[Extracted page text data]
########

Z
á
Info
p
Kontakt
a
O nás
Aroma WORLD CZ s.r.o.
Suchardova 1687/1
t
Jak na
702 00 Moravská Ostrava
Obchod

########

> Task prompt
Recast every line in the rows above as a Markdown table with two columns: n, counting the lines from 1, and Line, holding each line's text. Skip blank lines.

> Solution
| n | Line |
|---|---|
| 1 | Z |
| 2 | á |
| 3 | Info |
| 4 | p |
| 5 | Kontakt |
| 6 | a |
| 7 | O nás |
| 8 | Aroma WORLD CZ s.r.o. |
| 9 | Suchardova 1687/1 |
| 10 | t |
| 11 | Jak na |
| 12 | 702 00 Moravská Ostrava |
| 13 | Obchod |